SELECTION
⁂

High-Performance On-Chip Silicon Beamsplitter Based on Subwavelength Metamaterials for Enhanced Fabrication Tolerance.

Efficient power splitting is a fundamental functionality in silicon photonic integrated circuits, but state-of-the-art power-division architectures are hampered by limited operational bandwidth, high sensitivity to fabrication errors or large footprints. In particular, traditional Y-junction power splitters suffer from fundamental mode losses due to limited fabrication resolution near the junction tip. In order to circumvent this limitation, we propose a new type of high-performance Y-junction power splitter that incorporates subwavelength metamaterials. Full three-dimensional simulations show a fundamental mode excess loss below 0.1 dB in an ultra-broad bandwidth of 300 nm (1400-1700 nm) when optimized for a fabrication resolution of 50 nm, and under 0.3 dB in a 350 nm extended bandwidth (1350-1700 nm) for a 100 nm resolution. Moreover, analysis of fabrication tolerances shows robust operation for the fundamental mode to etching errors up to ±20 nm. A proof-of-concept device provides an initial validation of its operation principle, showing experimental excess losses lower than 0.2 dB in a 195 nm bandwidth for the best-case resolution scenario (i.e., 50 nm).

1. Introduction

The silicon-on-insulator (SOI) integrated photonic platform has been successfully exploited in a wide variety of fields, from telecom and datacom systems [1,2] to biochemical sensors [3], LIDAR systems [4], microspectrometers [5,6,7] and supercontinuum generation [8], among many others. The expansion into these diverse application fields has been made possible by the inherent benefits of the SOI platform, including large capacity of integration due to high refractive-index contrast [9] and low-cost mass production provided by the compatibility with complementary metal oxide semiconductor (CMOS) fabrication processes [10]. Conversely, the strong modal confinement results in SOI devices with high sensitivity to geometrical deviations from nominal design. This constraint is also present in power splitting components, a fundamental functionality in most silicon photonic integrated circuits [11] and, specifically, in an extensive range of applications including wavelength- and mode-division multiplexing [12], optical phased arrays [13] and on-chip spectrometers [6].

⁂

SUPPLIED INFORMATION

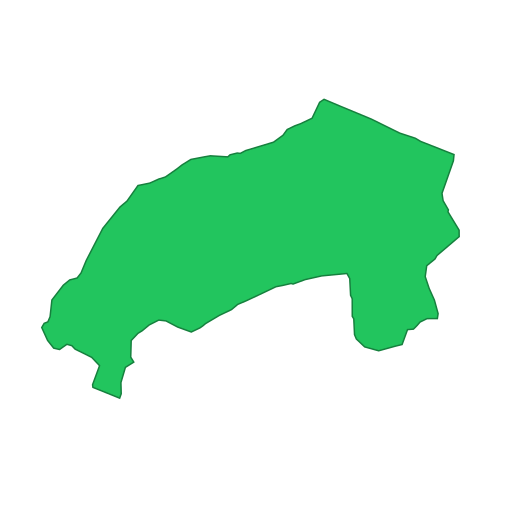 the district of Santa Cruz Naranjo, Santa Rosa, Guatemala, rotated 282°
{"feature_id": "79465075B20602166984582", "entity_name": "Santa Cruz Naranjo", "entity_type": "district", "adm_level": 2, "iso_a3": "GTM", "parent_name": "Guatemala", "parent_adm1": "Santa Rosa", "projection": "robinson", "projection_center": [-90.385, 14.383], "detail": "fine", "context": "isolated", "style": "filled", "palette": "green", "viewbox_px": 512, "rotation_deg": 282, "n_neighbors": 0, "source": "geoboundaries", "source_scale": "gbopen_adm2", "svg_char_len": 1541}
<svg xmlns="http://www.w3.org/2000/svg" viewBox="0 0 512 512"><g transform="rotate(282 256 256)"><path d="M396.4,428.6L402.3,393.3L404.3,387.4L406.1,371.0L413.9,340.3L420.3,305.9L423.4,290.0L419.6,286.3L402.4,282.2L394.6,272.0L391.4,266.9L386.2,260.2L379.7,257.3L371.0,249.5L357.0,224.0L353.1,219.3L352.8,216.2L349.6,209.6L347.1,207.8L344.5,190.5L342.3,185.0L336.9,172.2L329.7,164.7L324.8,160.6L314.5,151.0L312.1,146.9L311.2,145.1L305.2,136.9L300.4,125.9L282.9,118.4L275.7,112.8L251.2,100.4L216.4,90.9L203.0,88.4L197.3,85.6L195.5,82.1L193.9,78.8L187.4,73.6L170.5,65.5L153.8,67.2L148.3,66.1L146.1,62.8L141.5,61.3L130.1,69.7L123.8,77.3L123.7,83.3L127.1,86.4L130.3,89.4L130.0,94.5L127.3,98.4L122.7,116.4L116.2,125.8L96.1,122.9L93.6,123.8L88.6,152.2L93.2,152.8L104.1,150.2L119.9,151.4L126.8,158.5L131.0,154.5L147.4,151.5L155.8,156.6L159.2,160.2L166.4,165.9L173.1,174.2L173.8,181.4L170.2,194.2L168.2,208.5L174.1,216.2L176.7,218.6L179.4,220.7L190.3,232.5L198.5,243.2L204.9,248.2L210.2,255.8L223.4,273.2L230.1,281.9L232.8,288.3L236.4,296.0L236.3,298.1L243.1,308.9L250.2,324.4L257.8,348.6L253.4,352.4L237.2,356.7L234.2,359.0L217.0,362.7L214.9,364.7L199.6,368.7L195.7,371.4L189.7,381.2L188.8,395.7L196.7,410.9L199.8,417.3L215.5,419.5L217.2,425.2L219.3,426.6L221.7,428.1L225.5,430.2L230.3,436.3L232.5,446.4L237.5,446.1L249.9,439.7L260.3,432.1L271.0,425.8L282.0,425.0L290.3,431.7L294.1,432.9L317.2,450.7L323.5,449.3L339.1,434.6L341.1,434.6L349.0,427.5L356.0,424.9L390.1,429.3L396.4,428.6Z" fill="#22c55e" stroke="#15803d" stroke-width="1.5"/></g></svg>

⁂

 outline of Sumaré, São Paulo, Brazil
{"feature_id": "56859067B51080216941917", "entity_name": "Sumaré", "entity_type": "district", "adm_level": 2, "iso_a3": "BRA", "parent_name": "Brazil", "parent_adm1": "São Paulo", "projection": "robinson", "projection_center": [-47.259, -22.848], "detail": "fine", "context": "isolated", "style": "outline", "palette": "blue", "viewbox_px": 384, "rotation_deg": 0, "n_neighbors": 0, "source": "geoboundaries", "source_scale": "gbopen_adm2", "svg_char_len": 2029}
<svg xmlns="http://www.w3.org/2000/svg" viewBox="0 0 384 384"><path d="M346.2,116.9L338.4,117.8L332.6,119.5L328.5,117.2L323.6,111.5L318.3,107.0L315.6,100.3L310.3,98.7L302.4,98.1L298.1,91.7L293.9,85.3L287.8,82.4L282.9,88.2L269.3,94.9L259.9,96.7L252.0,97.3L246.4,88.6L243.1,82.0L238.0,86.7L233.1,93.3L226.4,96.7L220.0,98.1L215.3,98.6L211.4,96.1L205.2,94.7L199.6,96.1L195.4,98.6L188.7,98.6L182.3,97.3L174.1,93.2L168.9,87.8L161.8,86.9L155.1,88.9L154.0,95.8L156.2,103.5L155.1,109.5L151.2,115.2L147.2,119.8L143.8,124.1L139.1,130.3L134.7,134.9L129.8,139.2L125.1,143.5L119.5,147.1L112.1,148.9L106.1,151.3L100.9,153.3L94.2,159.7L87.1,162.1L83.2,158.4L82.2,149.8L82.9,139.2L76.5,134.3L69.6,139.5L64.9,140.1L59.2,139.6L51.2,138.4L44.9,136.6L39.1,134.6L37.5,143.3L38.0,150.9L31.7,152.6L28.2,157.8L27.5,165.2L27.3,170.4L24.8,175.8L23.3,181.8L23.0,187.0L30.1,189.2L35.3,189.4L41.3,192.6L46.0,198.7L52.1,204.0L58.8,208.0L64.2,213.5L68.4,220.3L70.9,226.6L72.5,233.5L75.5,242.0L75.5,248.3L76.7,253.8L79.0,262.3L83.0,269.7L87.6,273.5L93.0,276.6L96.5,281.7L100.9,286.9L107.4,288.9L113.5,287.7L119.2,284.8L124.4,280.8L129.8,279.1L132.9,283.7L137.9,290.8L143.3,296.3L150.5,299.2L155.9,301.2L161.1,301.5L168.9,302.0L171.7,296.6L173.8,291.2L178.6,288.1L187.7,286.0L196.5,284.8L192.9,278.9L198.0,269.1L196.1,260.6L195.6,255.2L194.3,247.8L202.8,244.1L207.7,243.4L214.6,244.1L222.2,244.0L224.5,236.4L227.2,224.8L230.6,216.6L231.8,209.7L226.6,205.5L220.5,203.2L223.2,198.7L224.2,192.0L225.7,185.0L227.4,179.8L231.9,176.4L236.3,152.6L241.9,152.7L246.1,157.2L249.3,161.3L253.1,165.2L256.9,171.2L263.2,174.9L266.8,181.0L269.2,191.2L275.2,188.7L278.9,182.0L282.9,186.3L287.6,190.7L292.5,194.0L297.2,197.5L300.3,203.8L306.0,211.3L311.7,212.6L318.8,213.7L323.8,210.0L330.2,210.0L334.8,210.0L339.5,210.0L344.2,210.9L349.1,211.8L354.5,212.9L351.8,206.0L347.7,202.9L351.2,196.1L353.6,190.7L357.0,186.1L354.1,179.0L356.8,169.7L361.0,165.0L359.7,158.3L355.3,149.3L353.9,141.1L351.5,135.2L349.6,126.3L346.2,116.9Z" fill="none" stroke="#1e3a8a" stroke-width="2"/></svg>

⁂

WHAT THIS TASK INVOLVES
According to the beamsplitter text, up to what size of etching error does the fundamental mode still operate robustly? Use only the beamsplitter text, not the items.

WRITTEN REPLY
Up to ±20 nm.